Autor: Norman AB; Division of Neuroscience, Department of Psychiatry, University of Cincinnati, College of Medicine, 231 Albert Sabin Way, Cincinnati, OH 45267-0559, USA. andrew.norman@uc.edu, Tabet MR, Norman MK, Buesing WR, Pesce AJ, Ball WJ
Jazyk: angličtina
Zdroj: The Journal of pharmacology and experimental therapeutics [J Pharmacol Exp Ther] 2007 Jan; Vol. 320 (1), pp. 145-53. Date of Electronic Publication: 2006 Oct 05.
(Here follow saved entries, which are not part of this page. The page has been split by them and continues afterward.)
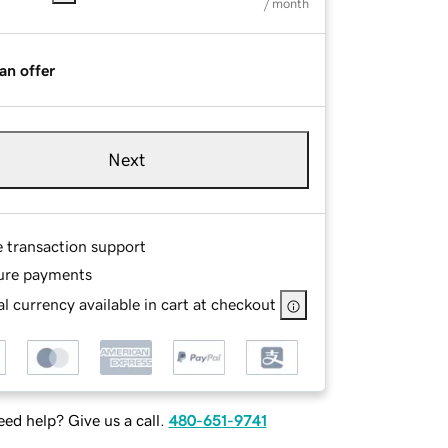
/ month
an offer
Next
e transaction support
ure payments
l currency available in cart at checkout
ed help? Give us a call.
480-651-9741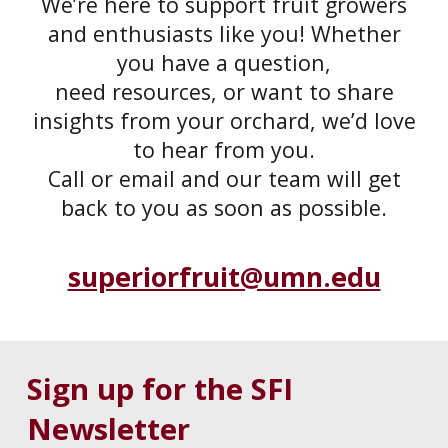
We’re here to support fruit growers
and enthusiasts like you! Whether
you have a question,
need resources, or want to share
insights from your orchard, we’d love
to hear from you.
Call or email and our team will get
back to you as soon as possible.
superiorfruit@umn.edu
Sign up for the SFI
Newsletter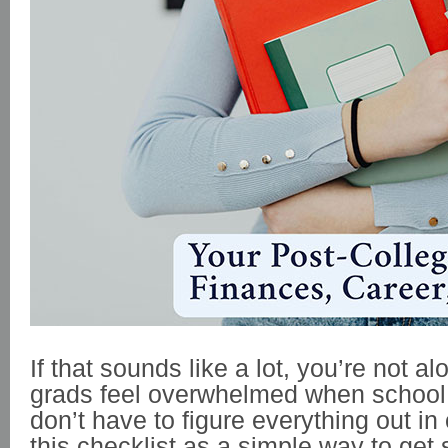
If that sounds like a lot, you’re not a
grads feel overwhelmed when school
don’t have to figure everything out in
this checklist as a simple way to get 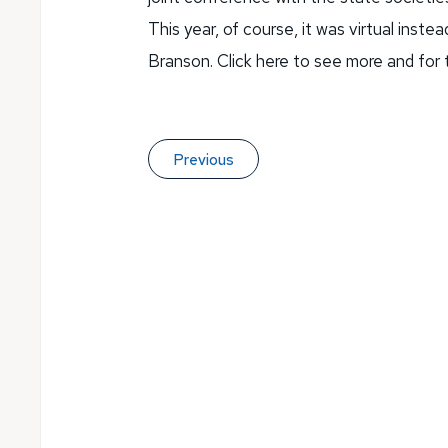
This year, of course, it was virtual inst
Branson. Click here to see more and for
Previous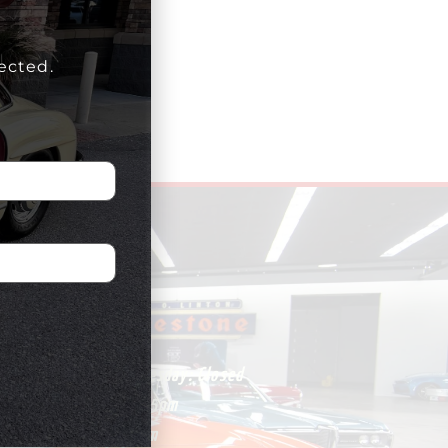
ected.
HOURS
Monday – Wednesday:
Closed
Thursday:
1pm-5pm
Friday:
1pm-5pm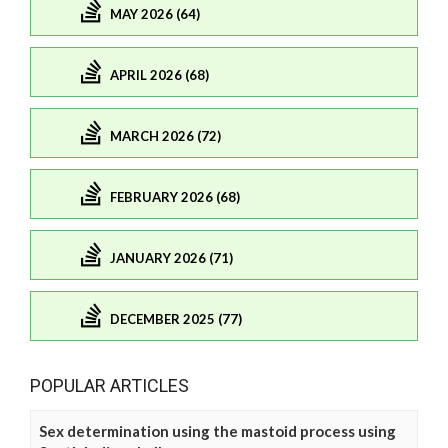
MAY 2026 (64)
APRIL 2026 (68)
MARCH 2026 (72)
FEBRUARY 2026 (68)
JANUARY 2026 (71)
DECEMBER 2025 (77)
POPULAR ARTICLES
Sex determination using the mastoid process using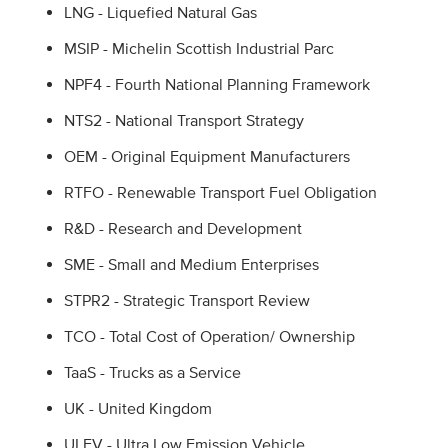
LNG - Liquefied Natural Gas
MSIP - Michelin Scottish Industrial Parc
NPF4 - Fourth National Planning Framework
NTS2 - National Transport Strategy
OEM - Original Equipment Manufacturers
RTFO - Renewable Transport Fuel Obligation
R&D - Research and Development
SME - Small and Medium Enterprises
STPR2 - Strategic Transport Review
TCO - Total Cost of Operation/ Ownership
TaaS - Trucks as a Service
UK - United Kingdom
ULEV - Ultra Low Emission Vehicle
DOI: 10.1124/jpet.106.111781
Abstrakt: The predominantly human sequence, high-affinity anticocaine monoclonal antibody (mAb) 2E2 was cleared slowly from mouse blood by a first-order process with an elimination t(1/2) of 8.1 days. Infused 2E2 also produced a dramatic dose-dependent increase in plasma cocaine concentrations and a concomitant decrease in the brain cocaine concentrations produced by an i.v. injection of cocaine HCl (0.56 mg/kg). At the highest dose of 2E2 tested (3:1, mAb/drug), cocaine was not detectable in the brain. Pharmacokinetic studies showed that the normal disappearance of cocaine from plasma was described by a two-compartment pharmacokinetic model with distribution t(1/2alpha) and terminal elimination t(1/2beta) values of 1.9 and 26.1 min, respectively. In the presence of an equimolar dose of mAb 2E2, there was a 26-fold increase in the area under the plasma cocaine concentration-time curve (AUC) relative to the AUC in the absence of 2E2. Consequently, 2E2 decreased the volume of distribution of cocaine from 6.0 to 0.20 l/kg, which approximated that of 2E2 (0.28 l/kg). However, cocaine was still rapidly cleared from plasma, and its elimination was now described by a single-compartment model with an elimination t(1/2) of 17 min. Importantly, 2E2 also produced a 4.5-fold (78%) decrease in the cocaine AUC in the brain. Therefore, the effect of 2E2 on plasma and brain cocaine concentrations was predominantly caused by a change in the distribution of cocaine with negligible effects on its rate of clearance. These data support the concept of immunotherapy for drug abuse.